Social Science Statistics

What Is the Kruskal-Wallis Test?

The Kruskal-Wallis test is a non-parametric method for comparing three or more independent groups. It serves the same purpose as a one-way analysis of variance (ANOVA) — testing whether at least one group differs from the others — but it does not assume that the data within each group follow a normal distribution. Instead of comparing group means directly, it works with the ranks of the observations, making it a natural choice when your data are ordinal (such as survey ratings) or when the distributions are skewed or contain outliers.

Why Do We Need It?

Imagine a researcher studying customer satisfaction across three different coffee shops. She asks 60 customers — 20 from each shop — to rate their experience on a scale from 1 to 10. A one-way ANOVA could compare the average ratings, but satisfaction ratings are ordinal and often skewed (many people cluster at the high end, for example). The ANOVA assumes that the data in each group are normally distributed and that the groups have similar variances. If these assumptions are not met, the ANOVA's p-value may be unreliable.

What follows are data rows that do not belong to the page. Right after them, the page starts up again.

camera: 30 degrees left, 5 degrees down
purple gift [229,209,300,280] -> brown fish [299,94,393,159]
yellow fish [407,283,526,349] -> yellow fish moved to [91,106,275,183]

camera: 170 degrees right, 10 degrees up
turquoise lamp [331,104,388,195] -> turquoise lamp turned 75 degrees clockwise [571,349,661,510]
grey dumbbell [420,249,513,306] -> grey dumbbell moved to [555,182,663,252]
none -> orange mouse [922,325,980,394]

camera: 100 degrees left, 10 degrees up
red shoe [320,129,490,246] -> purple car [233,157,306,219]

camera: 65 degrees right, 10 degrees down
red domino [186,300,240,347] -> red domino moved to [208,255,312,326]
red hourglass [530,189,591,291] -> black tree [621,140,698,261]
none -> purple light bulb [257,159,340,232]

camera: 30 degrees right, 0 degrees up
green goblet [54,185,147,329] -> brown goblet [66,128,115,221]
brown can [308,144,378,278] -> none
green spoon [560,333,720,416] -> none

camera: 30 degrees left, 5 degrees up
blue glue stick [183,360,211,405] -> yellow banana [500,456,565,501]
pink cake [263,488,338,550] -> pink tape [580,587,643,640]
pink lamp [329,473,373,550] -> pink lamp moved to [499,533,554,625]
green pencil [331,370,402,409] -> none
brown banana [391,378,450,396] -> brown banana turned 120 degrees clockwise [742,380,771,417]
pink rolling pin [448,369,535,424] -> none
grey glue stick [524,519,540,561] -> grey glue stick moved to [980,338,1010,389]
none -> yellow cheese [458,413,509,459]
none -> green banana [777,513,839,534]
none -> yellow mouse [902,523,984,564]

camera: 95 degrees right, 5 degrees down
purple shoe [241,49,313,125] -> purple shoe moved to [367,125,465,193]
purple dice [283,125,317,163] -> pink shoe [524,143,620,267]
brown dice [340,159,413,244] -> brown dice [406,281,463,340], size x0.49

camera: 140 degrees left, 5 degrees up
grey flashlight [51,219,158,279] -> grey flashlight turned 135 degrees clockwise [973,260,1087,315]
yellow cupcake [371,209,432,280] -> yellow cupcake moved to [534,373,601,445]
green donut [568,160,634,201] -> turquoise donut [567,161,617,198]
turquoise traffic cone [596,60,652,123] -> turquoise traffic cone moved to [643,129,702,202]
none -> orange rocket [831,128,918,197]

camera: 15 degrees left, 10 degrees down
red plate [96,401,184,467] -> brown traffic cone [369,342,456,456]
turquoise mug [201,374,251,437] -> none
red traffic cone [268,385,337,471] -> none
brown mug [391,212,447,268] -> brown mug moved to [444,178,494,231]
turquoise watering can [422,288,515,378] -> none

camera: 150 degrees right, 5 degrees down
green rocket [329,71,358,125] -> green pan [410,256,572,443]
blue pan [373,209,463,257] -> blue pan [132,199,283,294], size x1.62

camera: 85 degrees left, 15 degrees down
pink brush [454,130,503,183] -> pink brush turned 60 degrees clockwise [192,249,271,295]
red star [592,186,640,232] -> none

The Kruskal-Wallis test avoids these problems. Because it ranks all the observations from lowest to highest regardless of group membership, it is robust to non-normal distributions and is appropriate for ordinal data. It asks a slightly different question than the ANOVA: not "are the means different?" but "are the distributions of ranks different across groups?" In practice, this usually amounts to the same thing — groups with higher scores will tend to hold higher ranks.

How Does It Work?

The procedure begins by pooling all observations from every group into a single list and ranking them from 1 (the smallest value) up to N (the total number of observations). When ties occur, the tied values receive the average of the ranks they would have occupied. Once every observation has a rank, the test calculates the average rank within each group. If there is no real difference between the groups, these average ranks should be roughly equal, each hovering near the overall average rank.

The test statistic, called H, measures how much the group average ranks deviate from what we would expect under the assumption of no difference. Mathematically, H is a function of the squared differences between each group's average rank and the overall average rank, weighted by the group sizes. When samples are not too small, H approximately follows a chi-square distribution with degrees of freedom equal to the number of groups minus one. This chi-square approximation is what produces the p-value you see in most statistical software.

What Does the Result Mean?

A small p-value (typically below 0.05) tells you that at least one group's distribution of ranks differs significantly from the others. Crucially, it does not tell you which group or groups are different. To pinpoint where the differences lie, you would follow up with post-hoc pairwise comparisons — for example, a series of Mann-Whitney U tests with a correction for multiple comparisons (such as the Bonferroni correction). A non-significant result means the data do not provide enough evidence to conclude that the groups differ.

Key Assumptions

The Kruskal-Wallis test is relatively assumption-free, but a few conditions should be met:

Independent groups: The observations in each group must come from different individuals. If the same people are measured across conditions, you need a repeated-measures test such as the Friedman test.
Independent observations: Within each group, one person's score should not influence another's.
Ordinal or continuous data: The outcome variable must be at least ordinal, so that ranking the values is meaningful.
Similar distribution shapes: Strictly speaking, the test assumes that the distributions in each group have the same shape (though they may be shifted). If the shapes differ markedly, a significant result could reflect differences in spread rather than differences in location.

When to Use It

Choose the Kruskal-Wallis test when you want to compare three or more independent groups and your data do not meet the assumptions of a one-way ANOVA. It is especially useful with small samples, ordinal outcome variables, or data that are clearly non-normal. If your data are approximately normal and the group variances are similar, the one-way ANOVA will generally have slightly more statistical power, so there is no need to switch to a non-parametric test in that case. If you have only two independent groups, the Mann-Whitney U test (which is essentially the Kruskal-Wallis test applied to two groups) is the conventional choice.

A Quick Example

A health researcher measures pain relief scores for patients randomly assigned to one of three treatments: a standard drug, an experimental drug, and a placebo. Each group has 15 patients. Because pain scores are ordinal and skewed, she uses the Kruskal-Wallis test. After ranking all 45 scores, she calculates H = 9.47 with 2 degrees of freedom, yielding a p-value of 0.009. Because this is below 0.05, she concludes that at least one treatment group differs significantly from the others. She then runs pairwise Mann-Whitney U tests and discovers that the experimental drug group has significantly higher pain relief than both the standard drug and the placebo groups.

The Kruskal-Wallis test is a versatile, rank-based alternative to the one-way ANOVA. It is easy to apply, makes few assumptions about your data, and is widely used across the social, behavioural, and health sciences whenever normality cannot be guaranteed.